Brač
"Tout le monde vient pour Zlatni Rat. Moi je suis resté pour les villages de pierre et l'huile d'olive."
La plage de Zlatni Rat a été photographiée si souvent sous tellement d’angles qu’y arriver en personne produit l’étrange sensation de reconnaître un endroit où l’on n’a jamais été. La flèche de galets s’avance dans la mer à Bol, sur la côte sud de Brač, et se déplace légèrement à chaque changement de courant, ce qui signifie qu’elle n’est jamais exactement là où elle était la dernière fois que quelqu’un l’a photographiée. Tôt le matin, avant que la plage ne se remplisse, elle est véritablement magnifique — les galets blancs reflétant la lumière d’une façon qui rend l’eau de chaque côté encore plus transparente qu’elle ne l’est, les deux chenaux flanquant la pointe d’une nuance de bleu légèrement différente selon la profondeur. J’ai nagé depuis la pointe à sept heures du matin et j’ai regardé en arrière vers l’île se dressant derrière, la macchia verte au-dessus des falaises calcaires au-dessus de la plage, et j’ai pensé : oui, les photographes avaient raison.

Mais Brač n’est pas que Zlatni Rat, et la plupart des visiteurs qui viennent pour la plage ratent la version la plus intéressante de l’île. L’intérieur est du karst calcaire — roche blanche, végétation clairsemée, murs de pierres sèches divisant des champs abandonnés — et dans les villages de Škrip, Nerežišća et Pučišća, il existe une tradition de construction qui a été continue pendant deux mille ans, parce que la pierre de Brač est parmi les meilleurs calcaires pour la construction que produit l’Adriatique. La même pierre extraite ici a servi pour le Palais de Dioclétien à Split et des bâtiments à travers l’Adriatique orientale. L’extraction continue. L’école de taille de pierre à Pučišća est l’une des rares institutions en Europe qui forme encore formellement des tailleurs de pierre selon des méthodes traditionnelles, et si l’on visite en semaine on peut voir les apprentis travailler le même calcaire que les Romains extrayaient des mêmes collines derrière le même village.

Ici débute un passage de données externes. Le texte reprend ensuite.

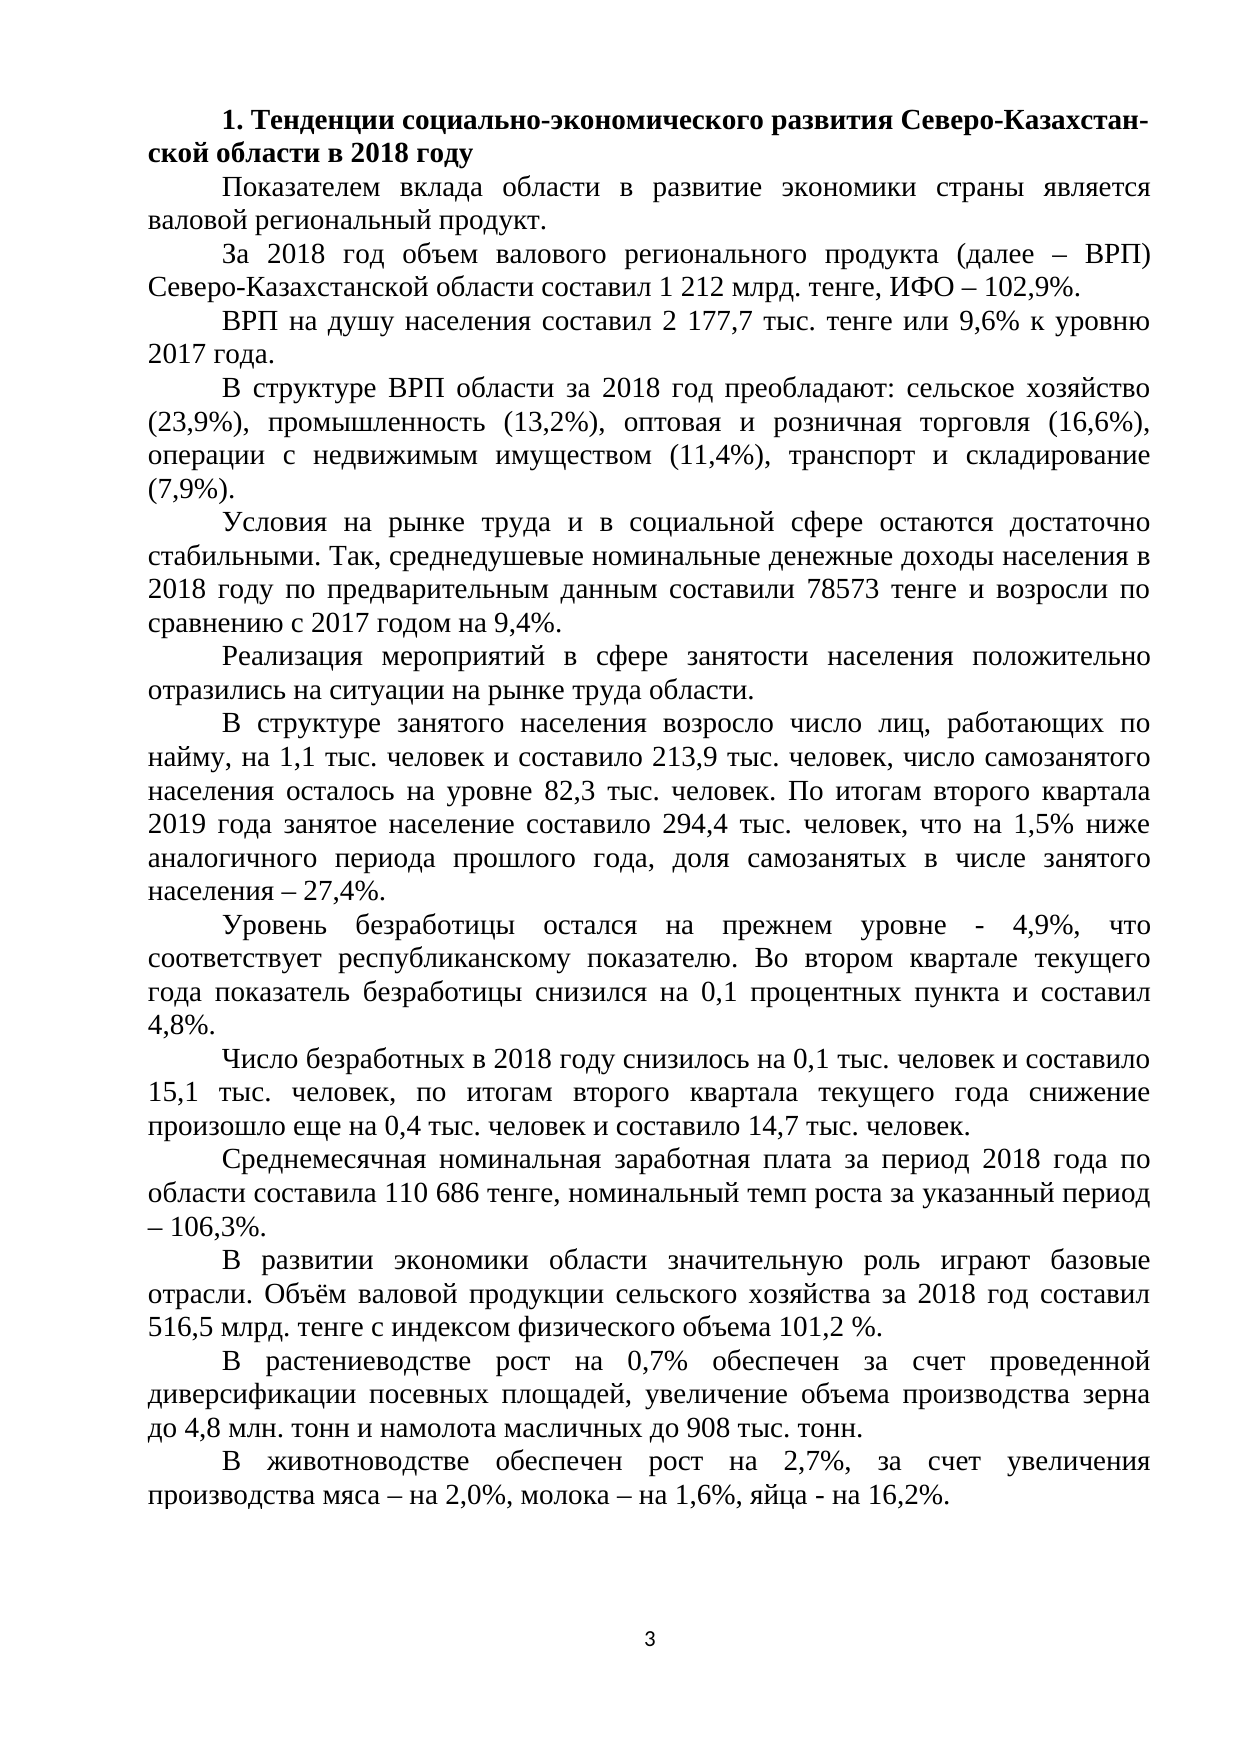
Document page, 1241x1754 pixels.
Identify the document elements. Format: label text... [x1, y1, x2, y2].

text Уровень безработицы остался на прежнем уровне - 4,9%, что соответствует республиканскому показателю. Во втором квартале текущего года показатель безработицы снизился на 0,1 процентных пункта и составил 4,8%. [148, 907, 1152, 1041]
text В структуре ВРП области за 2018 год преобладают: сельское хозяйство (23,9%), промышленность (13,2%), оптовая и розничная торговля (16,6%), операции с недвижимым имуществом (11,4%), транспорт и складирование (7,9%). [148, 370, 1152, 504]
text В животноводстве обеспечен рост на 2,7%, за счет увеличения производства мяса – на 2,0%, молока – на 1,6%, яйца - на 16,2%. [148, 1443, 1152, 1509]
text ВРП на душу населения составил 2 177,7 тыс. тенге или 9,6% к уровню 2017 года. [148, 303, 1152, 370]
text В структуре занятого населения возросло число лиц, работающих по найму, на 1,1 тыс. человек и составило 213,9 тыс. человек, число самозанятого населения осталось на уровне 82,3 тыс. человек. По итогам второго квартала 2019 года занятое население составило 294,4 тыс. человек, что на 1,5% ниже аналогичного периода прошлого года, доля самозанятых в числе занятого населения – 27,4%. [148, 706, 1152, 907]
text За 2018 год объем валового регионального продукта (далее – ВРП) Северо-Казахстанской области составил 1 212 млрд. тенге, ИФО – 102,9%. [148, 236, 1152, 303]
text В развитии экономики области значительную роль играют базовые отрасли. Объём валовой продукции сельского хозяйства за 2018 год составил 516,5 млрд. тенге с индексом физического объема 101,2 %. [148, 1242, 1152, 1343]
text Реализация мероприятий в сфере занятости населения положительно отразились на ситуации на рынке труда области. [148, 638, 1152, 706]
text Число безработных в 2018 году снизилось на 0,1 тыс. человек и составило 15,1 тыс. человек, по итогам второго квартала текущего года снижение произошло еще на 0,4 тыс. человек и составило 14,7 тыс. человек. [148, 1041, 1152, 1142]
text Условия на рынке труда и в социальной сфере остаются достаточно стабильными. Так, среднедушевые номинальные денежные доходы населения в 2018 году по предварительным данным составили 78573 тенге и возросли по сравнению с 2017 годом на 9,4%. [148, 504, 1152, 638]
text 1. Тенденции социально-экономического развития Северо-Казахстан-ской области в 2018 году [148, 102, 1152, 169]
text Среднемесячная номинальная заработная плата за период 2018 года по области составила 110 686 тенге, номинальный темп роста за указанный период – 106,3%. [148, 1142, 1152, 1242]
text Показателем вклада области в развитие экономики страны является валовой региональный продукт. [148, 169, 1152, 236]
text В растениеводстве рост на 0,7% обеспечен за счет проведенной диверсификации посевных площадей, увеличение объема производства зерна до 4,8 млн. тонн и намолота масличных до 908 тыс. тонн. [148, 1343, 1152, 1443]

La ville de Bol, au-delà de la plage, est compacte et assez ancienne pour avoir formé des opinions sur sa propre histoire. Le monastère dominicain sur la pointe à l’est de Zlatni Rat abrite un petit musée qui contient, entre autres, un tableau attribué au Tintoret et une collection de trouvailles préhistoriques dans les grottes de l’île. Les moines y sont depuis le XVe siècle et le bâtiment porte cette gravité institutionnelle dans le poids de ses murs, l’odeur de son jardin. C’est à dix minutes à pied de la plage et la plupart des gens ne font jamais le détour.

L’huile d’olive de Brač mérite d’être recherchée délibérément. La culture des oliviers sur l’île remonte à l’époque romaine, et certains des arbres dans les oliveraies de l’intérieur sont assez vieux pour que leur âge devienne une question philosophique plutôt que botanique. L’huile est herbacée et légèrement amère comme l’est une huile d’olive très fraîche, non filtrée — pas le produit de consommation courant lisse que la plupart d’entre nous ont fini par accepter comme normal — et les insulaires l’arrosent sur tout : poisson grillé, pain, les figues séchées qui sont un autre produit de l’île qu’il vaut la peine de rapporter en quantité.
Quand y aller : Juin pour la plage de Zlatni Rat avant la compression estivale et pour de longues baignades du soir depuis les rochers sous Bol. Septembre et début octobre pour la récolte des olives à l’intérieur et pour la tranquillité particulière que l’île atteint quand les transats de Zlatni Rat sont rangés pour l’hiver. Le ferry pour voitures depuis Split fonctionne toute l’année et prend environ une heure ; il y a aussi un catamaran rapide vers Bol en été.